CHARLOTTE, North Carolina (Reuters) - The U.S. economy will be “very weak” for several more months and manage modest growth in 2008, but inflation is a worry and spells for tough monetary policy decisions next year, a top Federal Reserve official said on Wednesday.
“I have to say that I am uncomfortable with the inflation picture, and disappointed that the improvement we saw earlier this year was not more lasting,” Jeffrey Lacker, president of the Federal Reserve Bank of Richmond, told the Charlotte Chamber of Commerce.
“I am also troubled by the lengthy divergence we’ve seen between overall and core inflation,” Lacker said.
“Because the job of a central banker is to protect the purchasing power of currency, it is overall inflation that we need to keep down, not just core inflation. ... If energy prices fail to decline, monetary policy decisions will be that much more difficult in 2008,” he said.
The U.S. central bank has slashed its key interest rates by a full percentage point since mid-September in response to a credit crunch spurred by the slumping U.S. housing market.

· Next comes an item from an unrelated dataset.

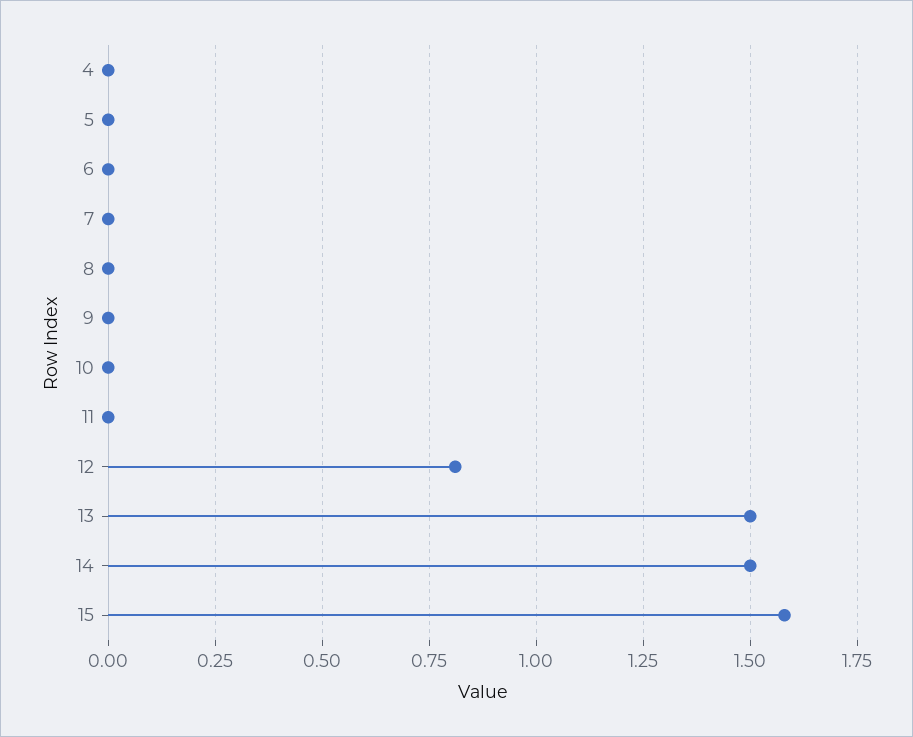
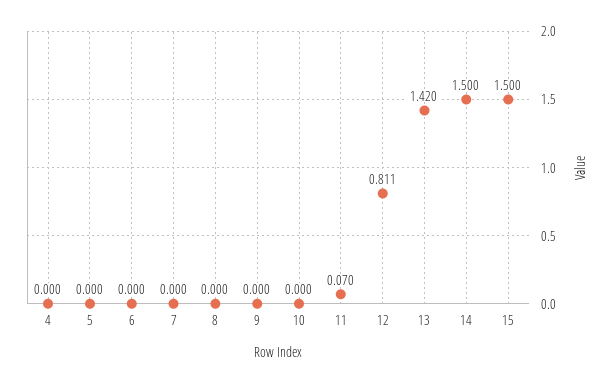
11: 0 -> 0.07
13: 1.5 -> 1.42
15: 1.575 -> 1.5

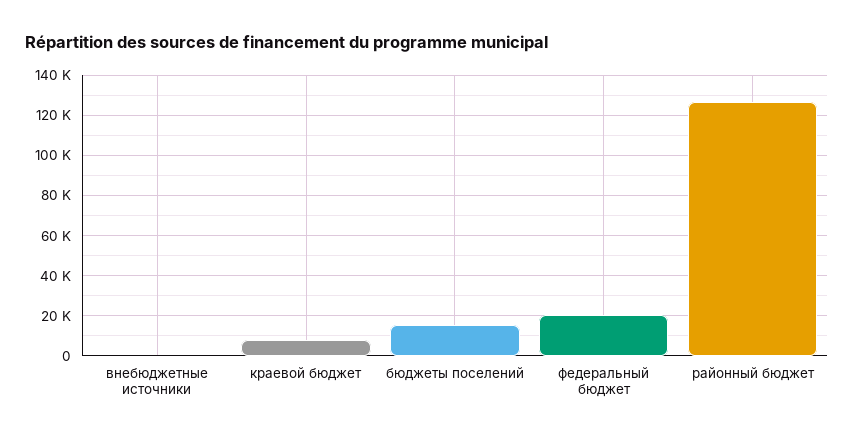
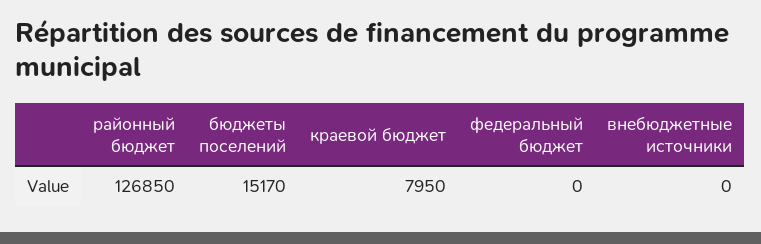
федеральный бюджет: 20000 -> 0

But concerns over inflation due to rising food and energy prices may curb its ability to keep lowering rates in the months ahead, although Lacker acknowledged growth would slip.
“I expect growth to be very weak for several more months, but to improve as we move through 2008. So if I had to guess ... I would write down that real GDP (gross domestic product) growth will be between 2 and 2-1/4 percent from the fourth quarter of 2007 to the fourth quarter of 2008,” said Lacker.
“While I would agree that the most cogent risks to the growth outlook are on the downside. ... I believe the most likely outcome is for growth to continue and to improve over the course of next year,” he said.
Answering questions, he added: “I expect growth to pick up toward trend in 2009.”